Keep in mind, it's not like McGwire wouldn't be challenging the record anyway. The man hit 49 homers as a rookie - back when nobody had heard of creatine and any whispers of steroid use in Oakland were only directed at Jose Canseco. This isn't a fluke year - this is a three-year record of power that no one in history has come close to attaining.
And one last thing - can we stop this terrible habit of attributing "asterisks" to every record that gets set in a way we don't like? Only one record in the history of American sport has ever been given a "distinctive mark" (as Ford Frick called it). And baseball's disservice to Roger Maris (led by Frick, who just so happened to be the ghostwriter of Babe Ruth's autobiography) is a disgrace we should do our best to avoid ever again.
8) So where does creatine come into this?
Good question; I'm glad you asked. While there's no real evidence either way, I am of the opinion that creatine has had much more to do with the power explosion in recent years than andro - or any other substance. Creatine is hard to classify as a substance - it's a protein, and not a steroid, but it has properties that help promote the generation of the short-acting muscle fibers - in other words, it can have an impact on a player's ability to bench press or run a short sprint - but it has little impact on, say marathon running. Unlike andro, it is an extremely popular supplement and its widespread use is a factor in why so many hitters have been able to increase their home run totals.

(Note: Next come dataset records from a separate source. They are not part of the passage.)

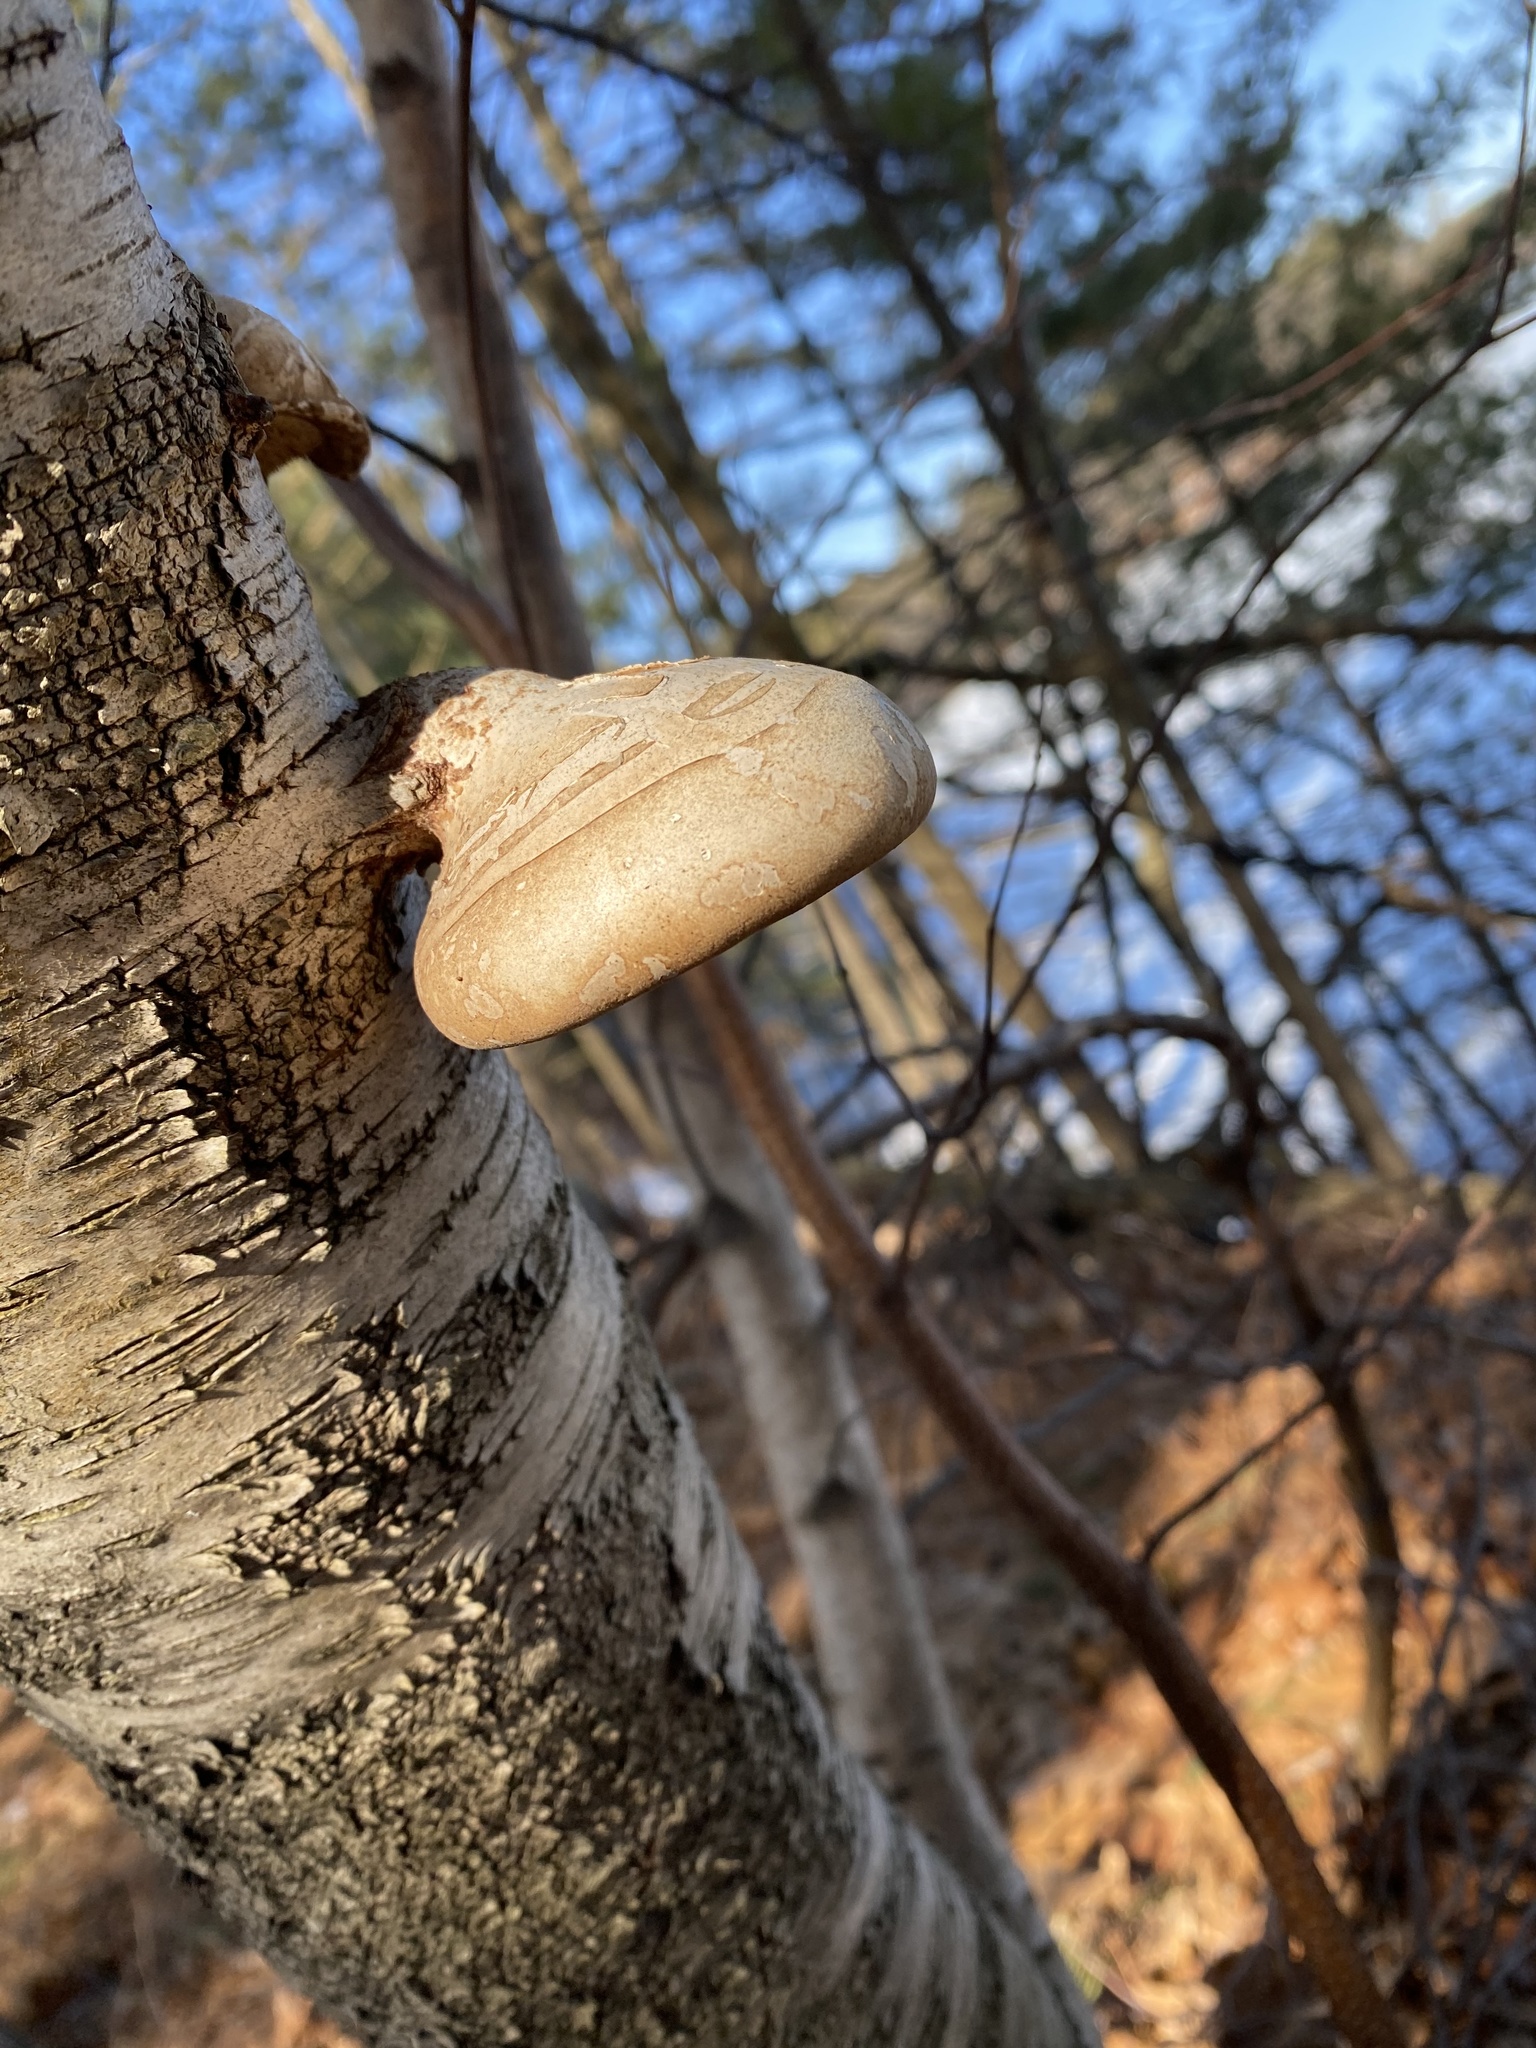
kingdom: Fungi
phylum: Basidiomycota
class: Agaricomycetes
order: Polyporales
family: Fomitopsidaceae
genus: Fomitopsis
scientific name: Fomitopsis betulina
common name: Birch polypore
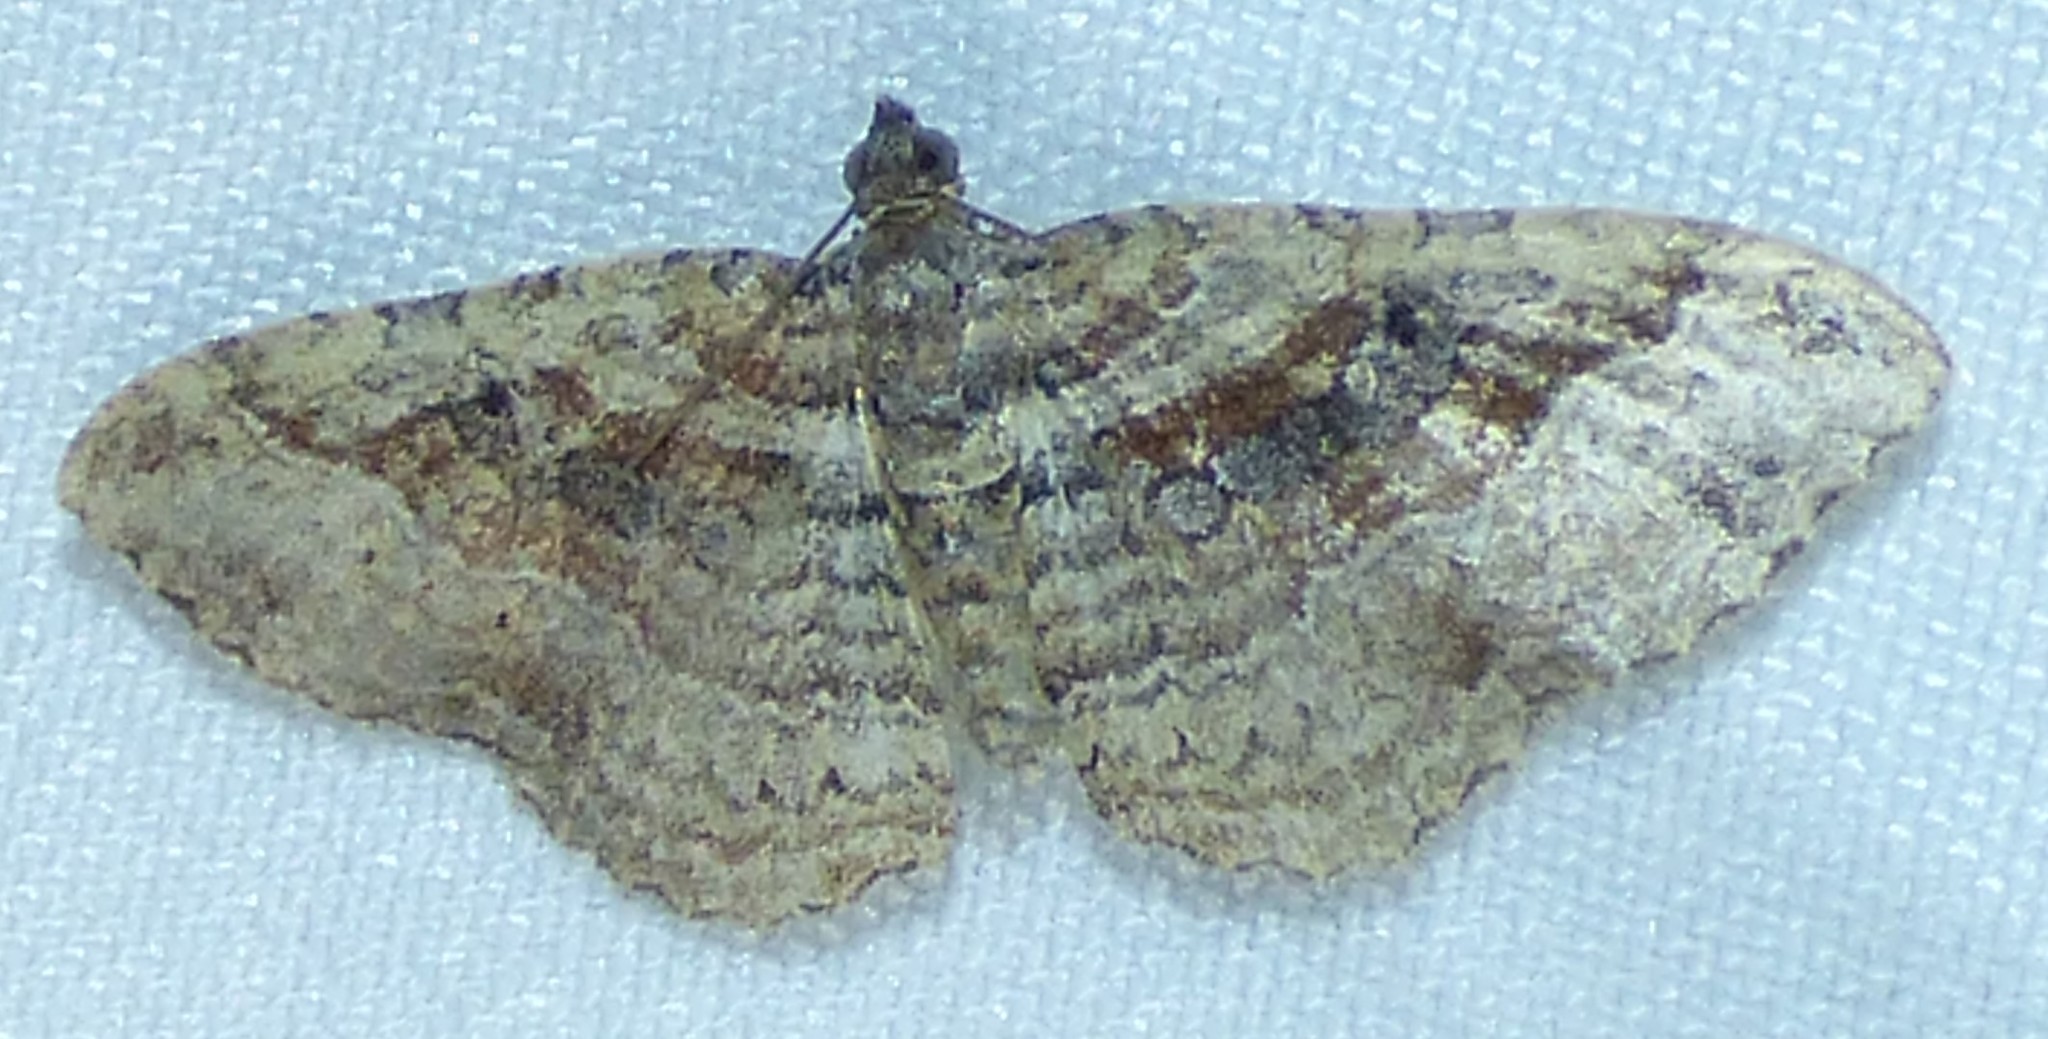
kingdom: Animalia
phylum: Arthropoda
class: Insecta
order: Lepidoptera
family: Geometridae
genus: Costaconvexa
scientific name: Costaconvexa centrostrigaria
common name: Bent-line carpet
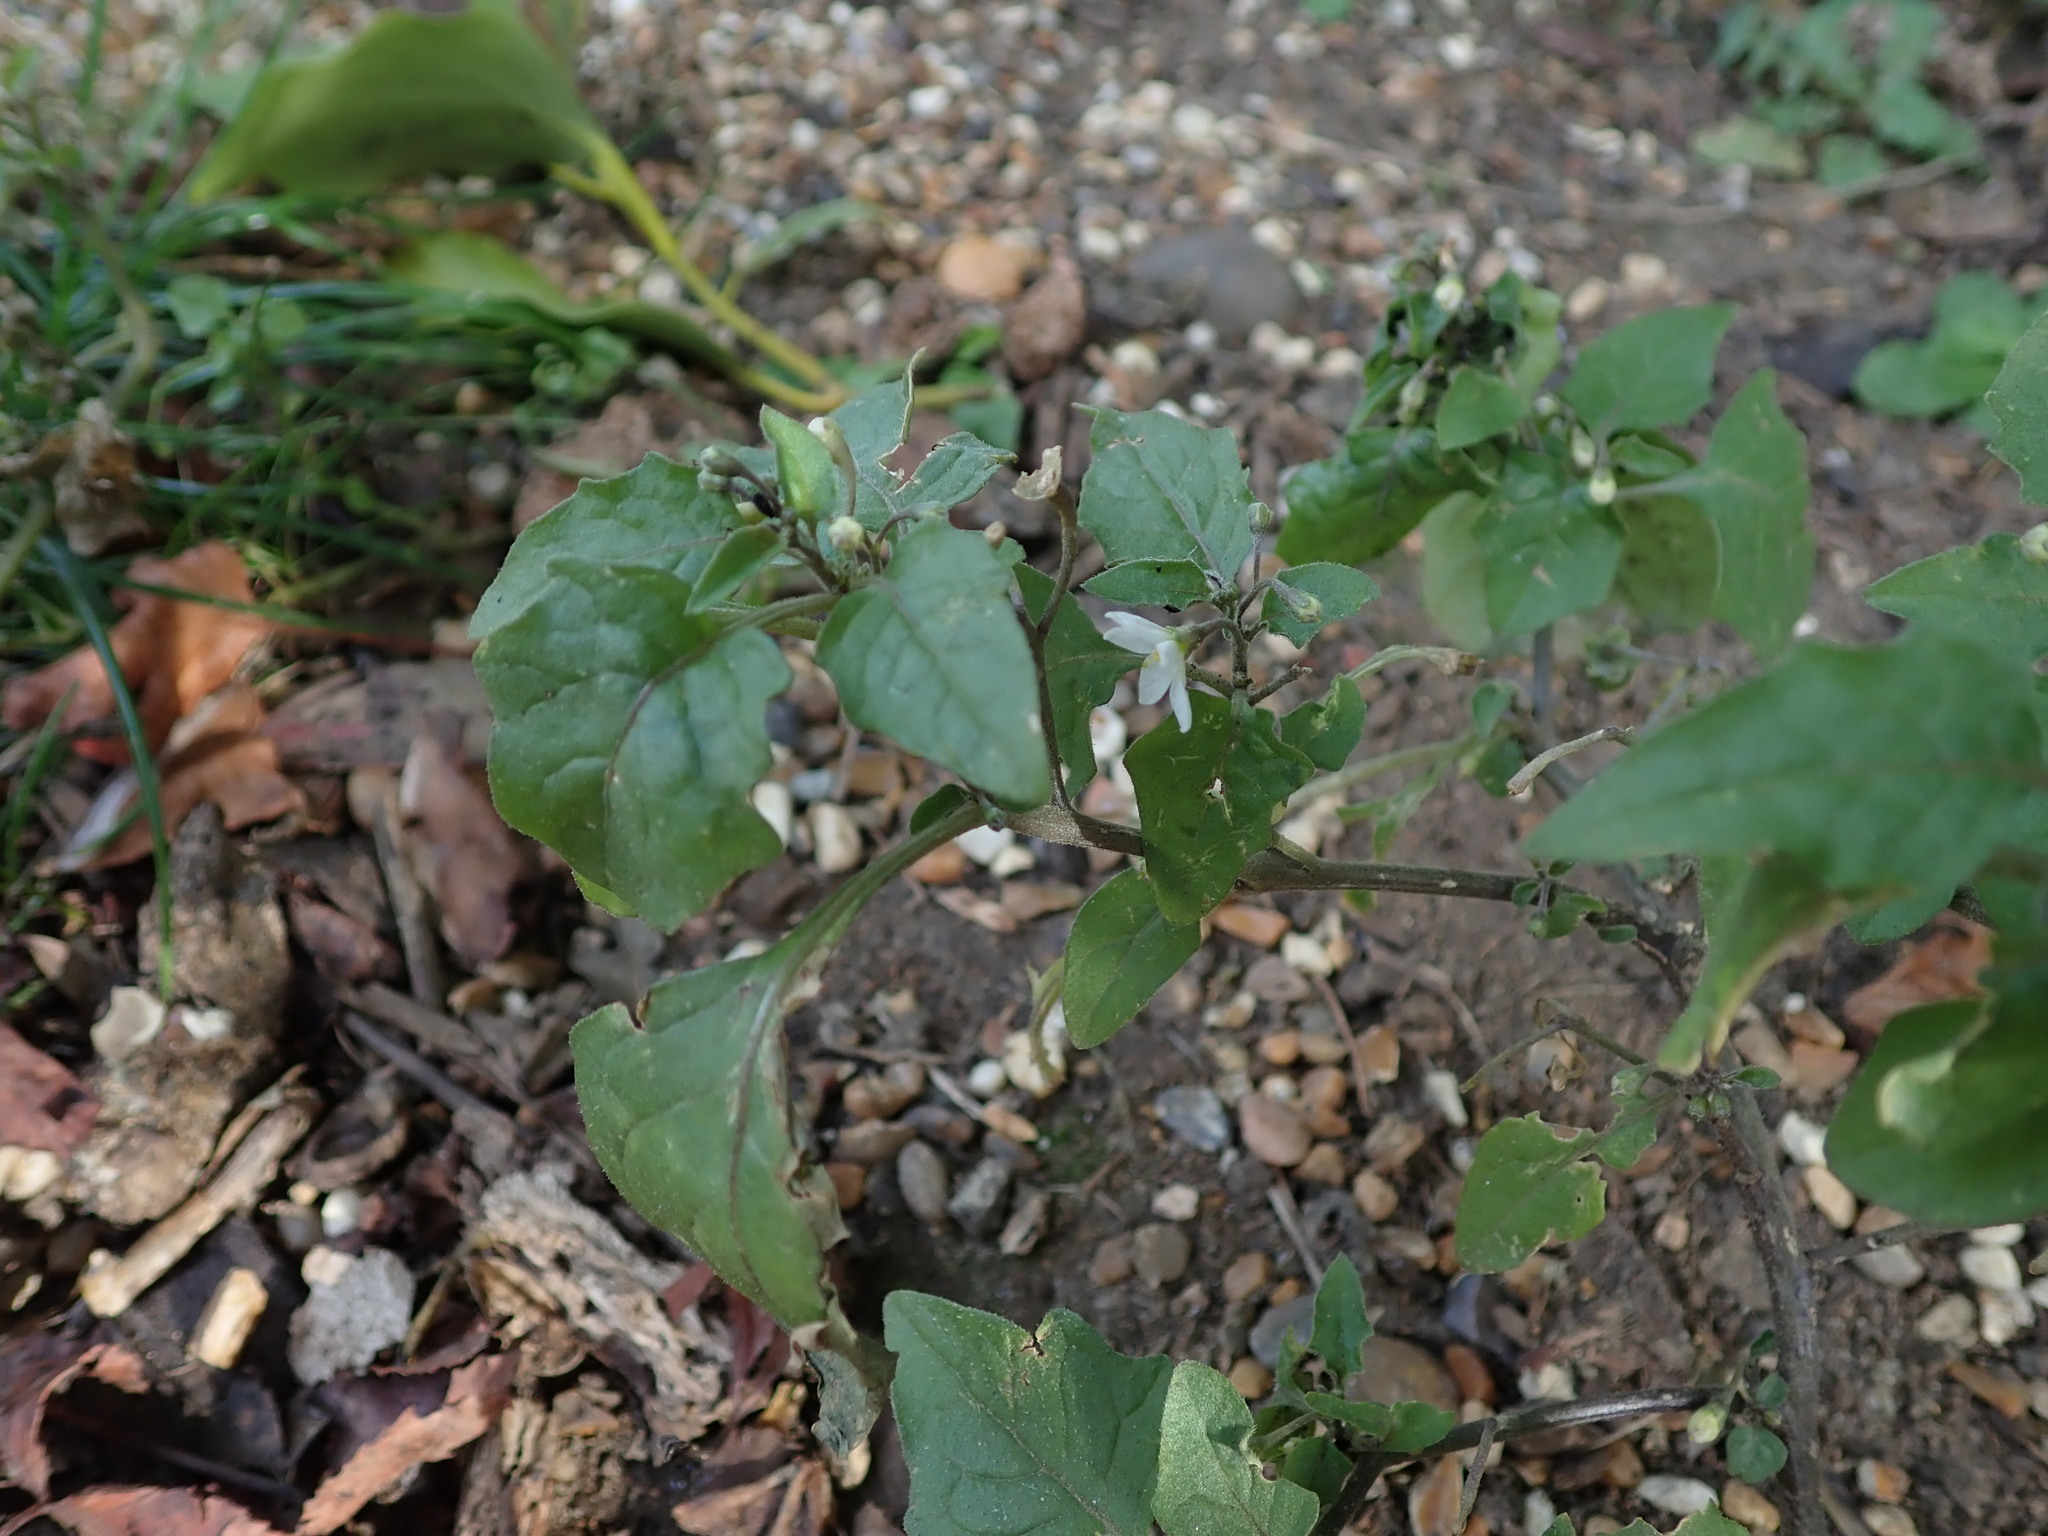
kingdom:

It has none of the side effects associated with steroids, but one potentially nasty side effect is dehydration. Used cautiously it is safe enough, but it can (and has been) lethal in more than one instance. At least three college athletes have died using creatine; in most cases it was related to college wrestlers who were trying to sweat out a couple of pounds of water in order to meet their weight class. As for other, more long-term side effects, quite frankly, no one knows - which is why caution is still urged at this point.
9) So the issue should be dropped and McGwire should be left alone, right?
Well, again, it's not that simple. Here, let me know summarize what we know at this point:
Mark McGwire is a fan favorite and looked up to - and emulated - by kids everywhere.
He might not like it, he didn't ask for it, he might say to the press - and rightly so - that parents, not athletes, should be their kids' role models. But he is in that position, and knowing how much the welfare of children means to McGwire, he has to realize that his actions are going to be imitated by teenagers everywhere. And while McGwire is free to take risks with his own health, the health of thousands of others - and still-developing adolescents are at much greater risk of side effects from steroids than adults are - should be enough to convince him to do the right thing.
It doesn't have to be now, not in the middle of a historic chase and with half the nation's sports reporters already following him every night. But after the season is over, McGwire needs to take the responsibility upon himself to announce, very publicly, that despite the inconclusive evidence of the side effects of androstenedione, he is no longer willing to take the potential risks. McGwire has won the entire nation over with his sense of priorities, his awareness of the relative value of his historic actions in the scheme of life. Now he has to be aware of his own significance in the lives of others, and accept both the power and the burden of his fame. Already a hero to millions, he can be so much more - he can accept responsibility for his own actions, and in doing so be an athlete with a quality as rare as 62 homers: he can also be a man worthy of the term "role model."